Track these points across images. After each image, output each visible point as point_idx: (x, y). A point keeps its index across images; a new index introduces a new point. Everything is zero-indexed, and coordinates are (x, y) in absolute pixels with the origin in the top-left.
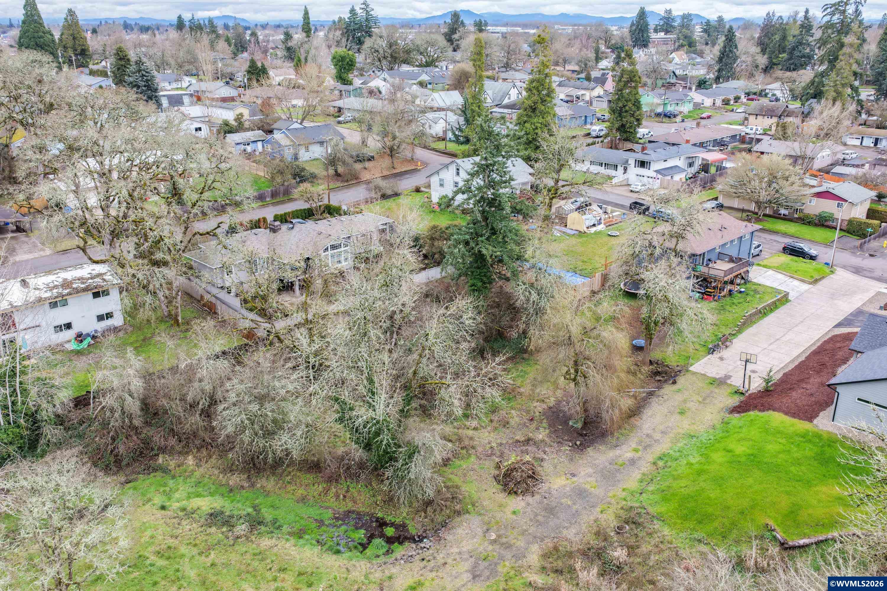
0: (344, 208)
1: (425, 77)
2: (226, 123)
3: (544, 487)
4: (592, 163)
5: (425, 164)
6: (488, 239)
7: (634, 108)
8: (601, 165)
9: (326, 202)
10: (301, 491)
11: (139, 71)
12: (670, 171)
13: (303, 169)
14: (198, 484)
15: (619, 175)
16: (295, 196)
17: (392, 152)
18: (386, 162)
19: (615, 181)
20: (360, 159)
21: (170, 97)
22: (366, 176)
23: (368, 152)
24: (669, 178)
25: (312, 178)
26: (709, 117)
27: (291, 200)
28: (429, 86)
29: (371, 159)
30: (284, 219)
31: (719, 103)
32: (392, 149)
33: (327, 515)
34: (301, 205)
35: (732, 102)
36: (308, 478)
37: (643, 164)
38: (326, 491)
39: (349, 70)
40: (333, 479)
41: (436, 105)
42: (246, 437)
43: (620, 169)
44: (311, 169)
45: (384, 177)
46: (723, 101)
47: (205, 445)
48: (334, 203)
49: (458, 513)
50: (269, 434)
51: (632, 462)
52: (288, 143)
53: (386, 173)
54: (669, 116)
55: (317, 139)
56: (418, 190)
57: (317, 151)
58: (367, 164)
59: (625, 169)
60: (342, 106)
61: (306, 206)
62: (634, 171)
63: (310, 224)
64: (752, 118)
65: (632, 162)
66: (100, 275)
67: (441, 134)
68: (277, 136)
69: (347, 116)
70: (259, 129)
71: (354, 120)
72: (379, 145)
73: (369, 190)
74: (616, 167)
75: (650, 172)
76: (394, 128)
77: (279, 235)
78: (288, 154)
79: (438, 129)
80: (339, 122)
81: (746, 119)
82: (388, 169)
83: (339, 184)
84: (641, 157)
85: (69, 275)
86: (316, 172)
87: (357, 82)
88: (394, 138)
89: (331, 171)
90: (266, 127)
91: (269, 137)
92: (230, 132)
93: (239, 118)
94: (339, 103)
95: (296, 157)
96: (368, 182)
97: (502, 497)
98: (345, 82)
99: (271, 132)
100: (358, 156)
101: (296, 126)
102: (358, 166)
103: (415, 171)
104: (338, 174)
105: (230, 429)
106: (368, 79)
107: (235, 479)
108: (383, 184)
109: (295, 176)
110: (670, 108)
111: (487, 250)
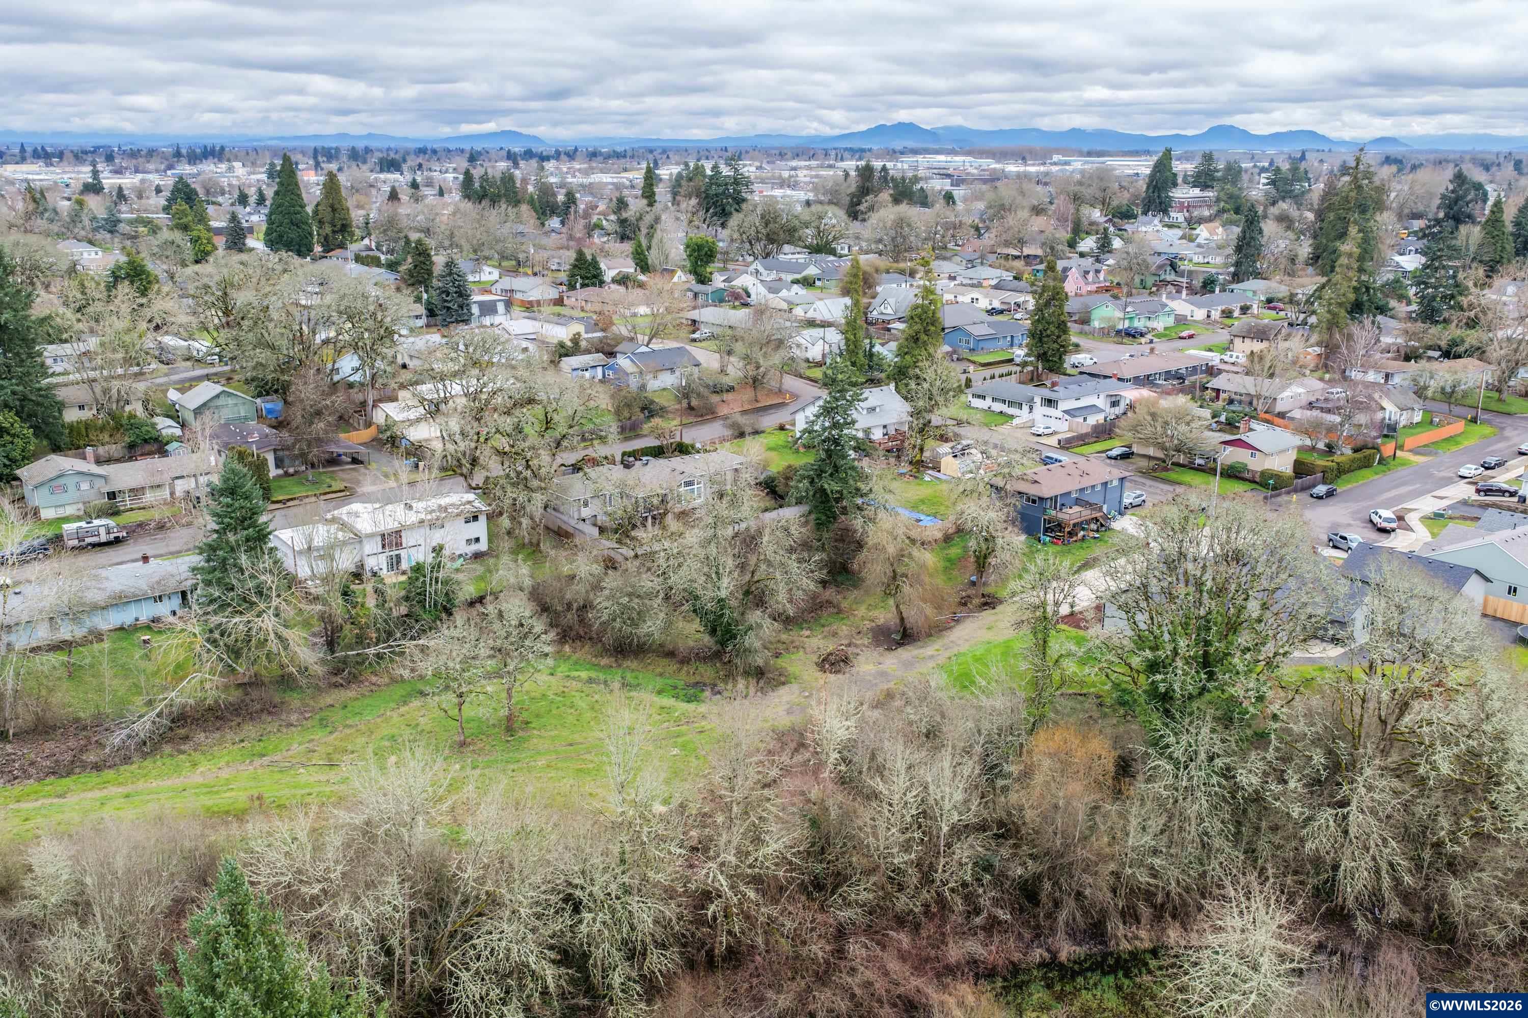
0: (698, 445)
1: (812, 271)
2: (562, 345)
3: (854, 670)
4: (994, 400)
5: (795, 397)
6: (831, 475)
7: (1056, 332)
8: (1004, 402)
9: (678, 439)
10: (659, 670)
11: (450, 274)
12: (1084, 412)
13: (652, 402)
14: (576, 663)
15: (1023, 415)
16: (645, 432)
17: (755, 382)
18: (749, 394)
19: (1016, 421)
20: (717, 390)
21: (481, 304)
22: (723, 410)
23: (727, 381)
24: (1081, 420)
25: (662, 412)
26: (1191, 337)
27: (638, 436)
28: (818, 283)
29: (731, 389)
30: (636, 455)
31: (1216, 314)
32: (755, 380)
33: (681, 684)
34: (651, 442)
35: (1236, 314)
36: (665, 661)
37: (1050, 402)
38: (680, 670)
39: (707, 263)
40: (685, 661)
41: (819, 317)
42: (617, 624)
43: (1025, 408)
44: (661, 400)
45: (744, 412)
46: (1223, 312)
47: (580, 637)
48: (687, 440)
49: (784, 684)
50: (634, 624)
51: (932, 657)
52: (635, 369)
53: (747, 407)
54: (1132, 335)
55: (667, 366)
56: (782, 428)
57: (667, 380)
58: (726, 396)
59: (1031, 408)
60: (697, 318)
61: (656, 443)
62: (1040, 410)
63: (662, 462)
64: (1238, 341)
65: (1038, 400)
66: (469, 502)
67: (819, 358)
68: (622, 361)
69: (705, 331)
70: (598, 351)
71: (713, 337)
72: (740, 374)
73: (725, 426)
74: (1020, 406)
75: (1057, 413)
76: (758, 356)
77: (633, 471)
78: (634, 383)
79: (815, 353)
80: (694, 340)
81: (1232, 342)
82: (750, 402)
83: (692, 419)
84: (1047, 393)
85: (444, 501)
86: (666, 404)
87: (718, 281)
88: (758, 368)
89: (685, 403)
90: (607, 349)
91: (611, 361)
92: (567, 355)
93: (576, 340)
94: (694, 315)
95: (643, 387)
96: (725, 418)
97: (819, 674)
98: (703, 280)
99: (611, 354)
100: (715, 386)
101: (644, 349)
102: (715, 399)
103: (782, 405)
104: (691, 408)
105: (605, 618)
106: (733, 275)
107: (605, 661)
108: (742, 420)
109: (643, 409)
110: (1139, 324)
111: (831, 486)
_____
### YOUR INSTRUCTIONS
Starting with the first of the lines and going on through the line with "13: (303, 169)", write them out again, switching "top-left" to "upper-left" and changing nothing else. Leave the pictures out of your answer.

### EXERCISE ANSWER
Track these points across images. After each image, output each visible point as point_idx: (x, y). A point keeps its index across images; a new index introduces a new point. Everything is zero-indexed, and coordinates are (x, y) in absolute pixels with the origin in the upper-left.
0: (344, 208)
1: (425, 77)
2: (226, 123)
3: (544, 487)
4: (592, 163)
5: (425, 164)
6: (488, 239)
7: (634, 108)
8: (601, 165)
9: (326, 202)
10: (301, 491)
11: (139, 71)
12: (670, 171)
13: (303, 169)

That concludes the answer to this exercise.